TASK DETAILS ->
In the records below, copy every line unchanged, from the line containing "Sometimes Plex will" down to the line containing "LSIO container =>", with both of those lines included.

(Stored dataset items)
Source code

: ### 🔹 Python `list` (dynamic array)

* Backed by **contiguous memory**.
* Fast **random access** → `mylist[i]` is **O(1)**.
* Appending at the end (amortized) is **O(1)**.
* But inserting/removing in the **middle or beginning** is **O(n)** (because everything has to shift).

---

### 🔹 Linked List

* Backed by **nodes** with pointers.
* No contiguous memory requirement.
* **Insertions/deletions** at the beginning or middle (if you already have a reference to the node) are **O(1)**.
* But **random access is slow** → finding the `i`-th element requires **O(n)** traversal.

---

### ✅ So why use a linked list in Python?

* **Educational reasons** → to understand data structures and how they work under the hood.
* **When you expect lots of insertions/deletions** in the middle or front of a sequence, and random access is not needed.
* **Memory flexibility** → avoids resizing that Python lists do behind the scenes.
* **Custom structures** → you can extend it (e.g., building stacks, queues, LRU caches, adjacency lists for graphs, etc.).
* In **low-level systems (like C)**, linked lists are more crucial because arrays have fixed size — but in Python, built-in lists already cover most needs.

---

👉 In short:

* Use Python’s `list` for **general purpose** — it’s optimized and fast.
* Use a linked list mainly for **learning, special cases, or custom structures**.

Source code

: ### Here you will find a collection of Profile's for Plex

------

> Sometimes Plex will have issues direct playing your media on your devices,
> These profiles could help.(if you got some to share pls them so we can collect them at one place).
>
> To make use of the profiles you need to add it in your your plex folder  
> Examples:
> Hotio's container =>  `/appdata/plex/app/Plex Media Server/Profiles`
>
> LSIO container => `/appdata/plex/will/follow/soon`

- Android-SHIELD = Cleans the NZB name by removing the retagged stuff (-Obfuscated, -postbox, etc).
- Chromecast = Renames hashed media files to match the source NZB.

RESULT BELOW ->
> Sometimes Plex will have issues direct playing your media on your devices,
> These profiles could help.(if you got some to share pls them so we can collect them at one place).
>
> To make use of the profiles you need to add it in your your plex folder  
> Examples:
> Hotio's container =>  `/appdata/plex/app/Plex Media Server/Profiles`
>
> LSIO container => `/appdata/plex/will/follow/soon`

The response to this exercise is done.